Les ministères des Antiquités et de l’Intérieur, et le gouvernorat du Caire ont lancé une initiative, afin de transformer la rue Al-Gamaliya en un musée ouvert. Cependant, il faudra attendre l’approbation du Conseil des ministres.


Rendre à la rue Al-Gamaliya ses couleurs d’antan ne sera pas une mission aisée, même si le ministère du Tourisme a exprimé sa volonté de coopérer dans la réalisation de ce projet. Celui-ci nécessite une somme de 56 millions de L.E. pour moderniser entre autres les infrastructures,

comme l’éclairage public. « C’est une rue surpeuplée, alors on a essayé de faciliter la vie aux piétons, surtout les plus âgés d’entre eux, en couvrant le sol par endroits d’une couche de basalte quasiment lisse », explique Hani Mahmoud, inspecteur archéologique de la région.

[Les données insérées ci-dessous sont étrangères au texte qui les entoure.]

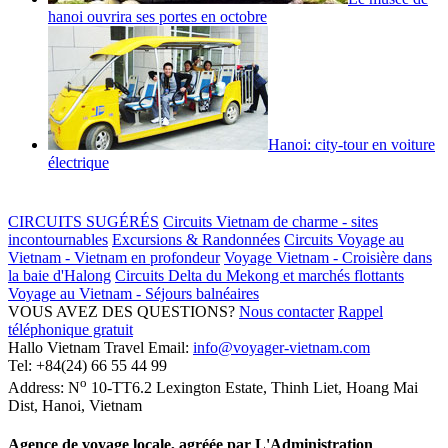
hanoi ouvrira ses portes en octobre
Hanoi: city-tour en voiture
électrique
CIRCUITS SUGÉRÉS
Circuits Vietnam de charme - sites
incontournables
Excursions & Randonnées
Circuits Voyage au
Vietnam - Vietnam en profondeur
Voyage Vietnam - Croisière dans
la baie d'Halong
Circuits Delta du Mekong et marchés flottants
Voyage au Vietnam - Séjours balnéaires
VOUS AVEZ DES QUESTIONS?
Nous contacter
Rappel
téléphonique gratuit
Hallo Vietnam Travel
Email:
info@voyager-vietnam.com
Tel:
+84(24) 66 55 44 99
o
Address:
N
10-TT6.2 Lexington Estate, Thinh Liet
,
Hoang Mai
Dist
,
Hanoi
,
Vietnam
Agence de voyage locale, agréée par L'Administration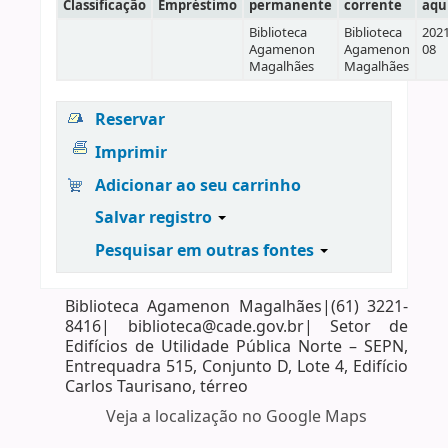
Classificação
Empréstimo
permanente
corrente
aqu
Biblioteca
Biblioteca
2021
Agamenon
Agamenon
08
Magalhães
Magalhães
Reservar
Imprimir
Adicionar ao seu carrinho
Salvar registro
Pesquisar em outras fontes
Biblioteca Agamenon Magalhães|(61) 3221-
8416| biblioteca@cade.gov.br| Setor de
Edifícios de Utilidade Pública Norte – SEPN,
Entrequadra 515, Conjunto D, Lote 4, Edifício
Carlos Taurisano, térreo
Veja a localização no Google Maps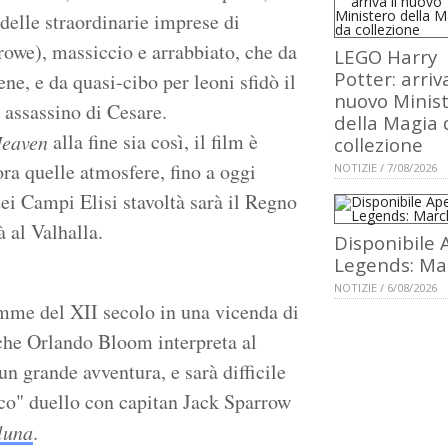
delle straordinarie imprese di
owe), massiccio e arrabbiato, che da
LEGO Harry
Potter: arriva
ne, e da quasi-cibo per leoni sfidò il
nuovo Minis
assassino di Cesare.
della Magia 
alla fine sia così, il film è
Heaven
collezione
ora quelle atmosfere, fino a oggi
NOTIZIE / 7/08/2026
dei Campi Elisi stavoltà sarà il Regno
à al Valhalla.
Disponibile 
Legends: Ma
NOTIZIE / 6/08/2026
emme del XII secolo in una vicenda di
 che Orlando Bloom interpreta al
un grande avventura, e sarà difficile
co" duello con capitan Jack Sparrow
luna
.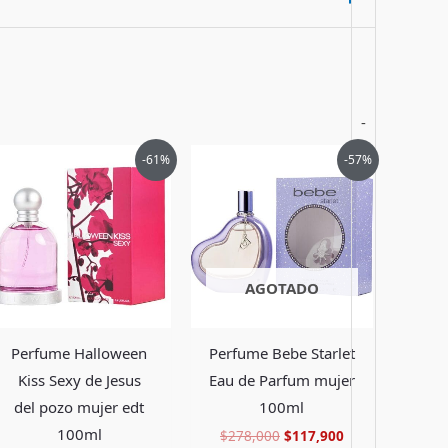
-
El
El
El
El
-61%
-57%
precio
precio
precio
precio
original
actual
original
actual
era:
es:
era:
es:
.
$385,000.
$148,900.
$278,000.
$117,900.
AGOTADO
Perfume Halloween
Perfume Bebe Starlet
Kiss Sexy de Jesus
Eau de Parfum mujer
del pozo mujer edt
100ml
100ml
$
278,000
$
117,900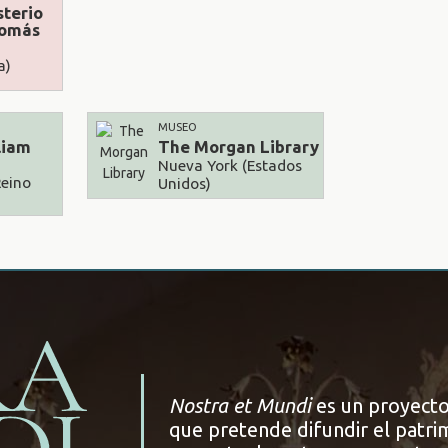
terio
Tomás
a)
MUSEO
liam
The Morgan Library
Nueva York (Estados
Reino
Unidos)
Nostra et Mundi
es un proyecto
que pretende difundir el patrim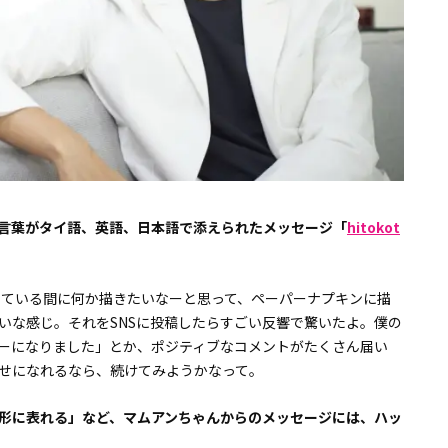
言葉がタイ語、英語、日本語で添えられたメッセージ「
hitokot
？
待っている間に何か描きたいなーと思って、ペーパーナプキンに描
いな感じ。それをSNSに投稿したらすごい反響で驚いたよ。僕の
ーになりました」とか、ポジティブなコメントがたくさん届い
せになれるなら、続けてみようかなって。
形に表れる」など、マムアンちゃんからのメッセージには、ハッ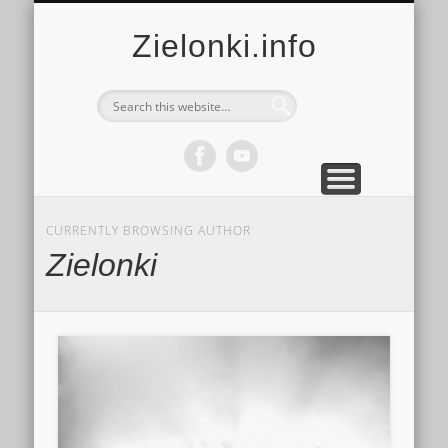
MULTIMEDIA
KALENDARZ
KONTAKT
KULTURA
MIEJSCA
SPORT
Zielonki.info
CURRENTLY BROWSING AUTHOR
Zielonki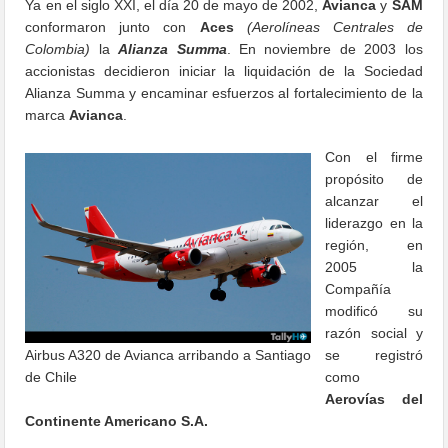
Ya en el siglo XXI, el día 20 de mayo de 2002,
Avianca
y
SAM
conformaron junto con
Aces
(Aerolíneas Centrales de
Colombia)
la
Alianza Summa
. En noviembre de​ 2003 los
accionistas decidieron iniciar la liquidación de la Sociedad
Alianza Summa y encaminar esfuerzos al fortalecimiento de la
marca
Avianca
.
Con el firme
propósito de
alcanzar el
liderazgo en la
región, en
2005 la
Compañía
modificó su
razón social y
Airbus A320 de Avianca arribando a Santiago
se registró
de Chile
como
Aerovías del
Continente Americano S.A.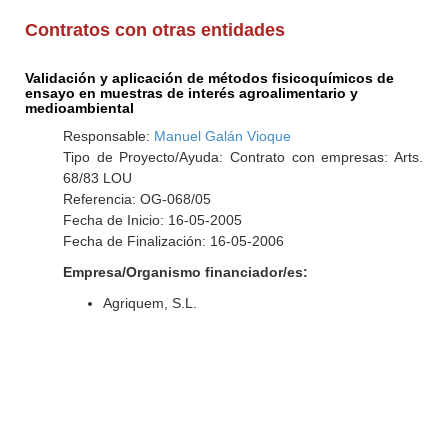
Contratos con otras entidades
Validación y aplicación de métodos fisicoquímicos de
ensayo en muestras de interés agroalimentario y
medioambiental
Responsable:
Manuel Galán Vioque
Tipo de Proyecto/Ayuda: Contrato con empresas: Arts.
68/83 LOU
Referencia: OG-068/05
Fecha de Inicio: 16-05-2005
Fecha de Finalización: 16-05-2006
Empresa/Organismo financiador/es:
Agriquem, S.L.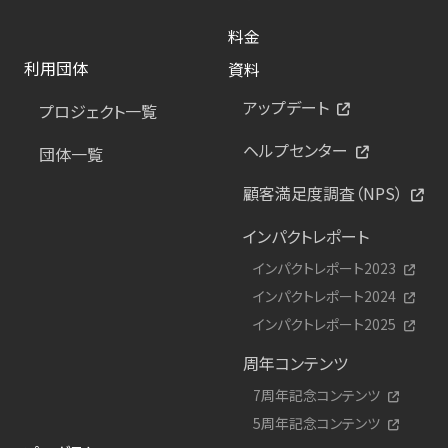
料金
利用団体
資料
アップデート
プロジェクト一覧
ヘルプセンター
団体一覧
顧客満足度調査（NPS）
インパクトレポート
インパクトレポート2023
インパクトレポート2024
インパクトレポート2025
周年コンテンツ
7周年記念コンテンツ
5周年記念コンテンツ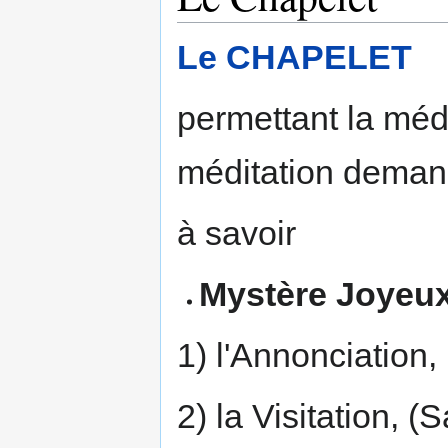
Le CHAPELET
permettant la médi
méditation deman
à savoir
Mystère Joyeu
1) l'Annonciation,
2) la Visitation, (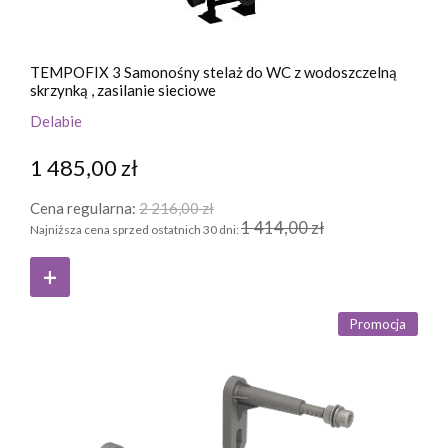
TEMPOFIX 3 Samonośny stelaż do WC z wodoszczelną
skrzynką , zasilanie sieciowe
Delabie
1 485,00 zł
Cena regularna:
2 216,00 zł
1 414,00 zł
Najniższa cena sprzed ostatnich 30 dni:
Promocja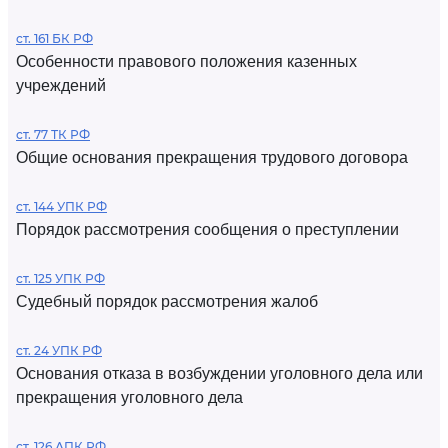
ст. 161 БК РФ
Особенности правового положения казенных
учреждений
ст. 77 ТК РФ
Общие основания прекращения трудового договора
ст. 144 УПК РФ
Порядок рассмотрения сообщения о преступлении
ст. 125 УПК РФ
Судебный порядок рассмотрения жалоб
ст. 24 УПК РФ
Основания отказа в возбуждении уголовного дела или
прекращения уголовного дела
ст. 126 АПК РФ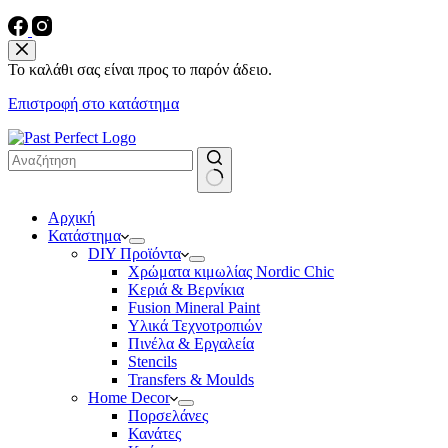
Το καλάθι σας είναι προς το παρόν άδειο.
Επιστροφή στο κατάστημα
No
Αρχική
results
Κατάστημα
DIY Προϊόντα
Χρώματα κιμωλίας Nordic Chic
Κεριά & Βερνίκια
Fusion Mineral Paint
Υλικά Τεχνοτροπιών
Πινέλα & Εργαλεία
Stencils
Transfers & Moulds
Home Decor
Πορσελάνες
Κανάτες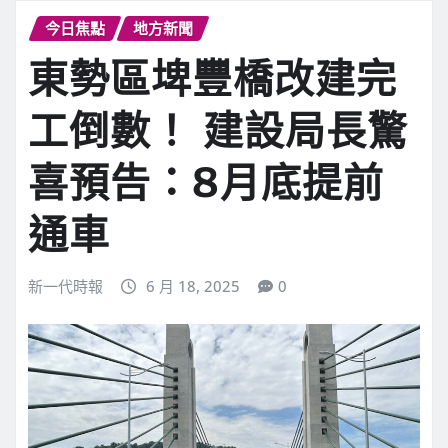
今日焦點
地方新聞
東勢區埤豐橋改建完
工倒數！ 建設局長驚
喜預告：8月底提前
通車
新一代時報
6 月 18, 2025
0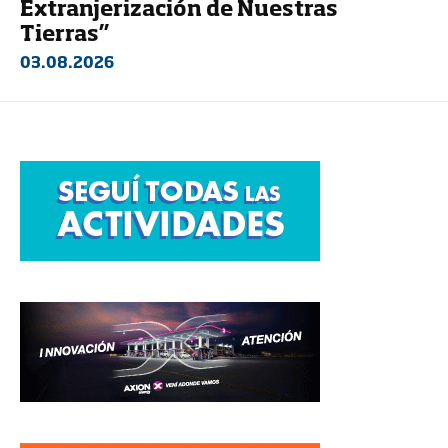
Extranjerización de Nuestras
Tierras”
03.08.2026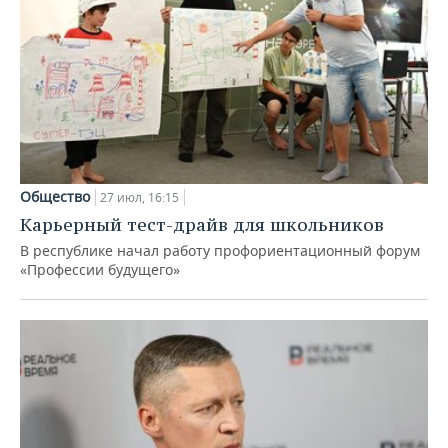
Общество
27 июл, 16:15
Карьерный тест-драйв для школьников
В республике начал работу профориентационный форум
«Профессии будущего»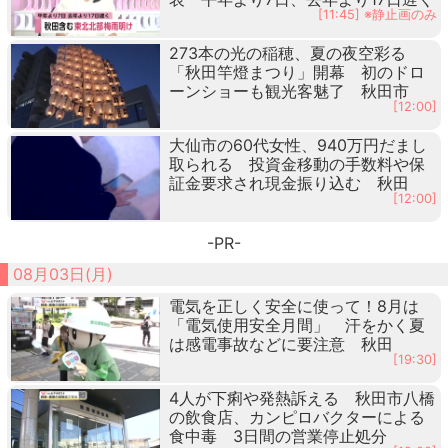
[11:45] ※静止画のみ
273本の光の稲穂、夏の夜空彩る
「秋田竿燈まつり」開幕 初のドロ
ーンショーも観光客魅了 秋田市
[12:00]
大仙市の60代女性、940万円だまし
取られる 投資金移動の手数料や保
証金要求され現金振り込む 秋田
[12:00]
-PR-
08月03日(月)
電気を正しく安全に使って！8月は
「電気使用安全月間」 汗をかく夏
は感電事故などに要注意 秋田
[19:30]
4人が下痢や発熱訴える 秋田市八橋
の飲食店、カンピロバクターによる
食中毒 3日間の営業停止処分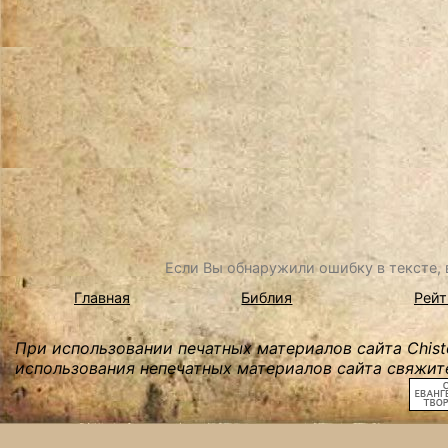
Если Вы обнаружили ошибку в тексте, в
Главная
Библия
Рейт
При использовании печатных материалов сайта Chist
использования непечатных материалов сайта свяжите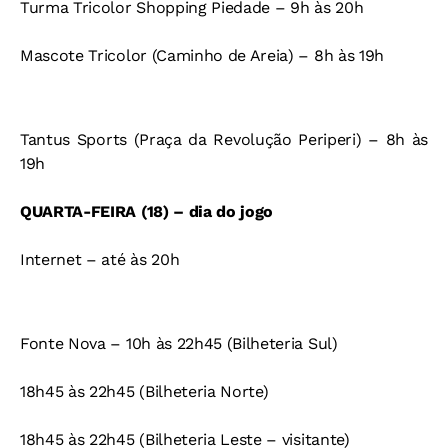
Turma Tricolor Shopping Piedade – 9h às 20h
Mascote Tricolor (Caminho de Areia) – 8h às 19h
Tantus Sports (Praça da Revolução Periperi) – 8h às
19h
QUARTA-FEIRA (18) – dia do jogo
Internet – até às 20h
Fonte Nova – 10h às 22h45 (Bilheteria Sul)
18h45 às 22h45 (Bilheteria Norte)
18h45 às 22h45 (Bilheteria Leste – visitante)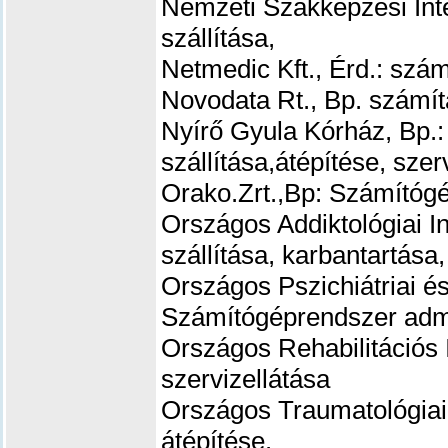
Nemzeti Szakképzési Int
szállítása,
Netmedic Kft., Érd.: szá
Novodata Rt., Bp. számít
Nyírő Gyula Kórház, Bp.
szállítása,átépítése, szer
Orako.Zrt.,Bp: Számítóg
Országos Addiktológiai I
szállítása, karbantartása,
Országos Pszichiátriai és
Számítógéprendszer admin
Országos Rehabilitációs 
szervizellátása
Országos Traumatológiai 
átépítése.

Il ajoute que, pendant les travaux dans les ruelles adjacentes, « une partie de l’ancienne muraille du Caire à Haret Al-Outouf a été découverte ». Les façades seront crépies et peintes en beige, les magasins seront restaurés de manière à refléter l’aspect de l’époque fatimide et les rideaux métalliques auront la couleur marron. Pour cela, une collaboration des habitants et commerçants de la rue est nécessaire. Hania Mamdouh, du ministère des Antiquités, confirme qu’« ils attendaient avec impatience le jour où leur rue serait restaurée. Ils sont conscients de la nécessité de mise en oeuvre d’un tel projet car ils ont vu le résultat des travaux dans la rue Al-Moez ». Et de poursuivre : « Les commerçants veulent que la rue soit fermée officiellement le plus tôt possible car pendant la révolution de 2011, les boutiques d’orfèvrerie ont été pillées ». Selon Am Mohamad, attablé dans un café populaire, « pourquoi s’opposer à ce projet si tous les services seront ensuite disponibles.

Personne ne détestera vivre dans un environnement propre et sain, et surtout dans un lieu historique ». Toutefois, un commerçant lance : « L’interdiction de circulation des voitures va nous poser des problèmes pour le transport des marchandises vers les magasins ». Une question qui exige du dialogue pour être résolue.

A noter aussi que le ministère des Waqfs (biens religieux) a annoncé la restauration de quatre sites en danger pour un coût de 25 millions de L.E. telles les mosquées de l’émir Methqal, Marzouq Al-Ahmadi, Meghlati Al-Gamali et Tetr Al-Goaziya. « On ne peut pas travailler sur plusieurs sites en même temps, alors on commencera par l’émir Methqal », confirme Hania Mamdouh.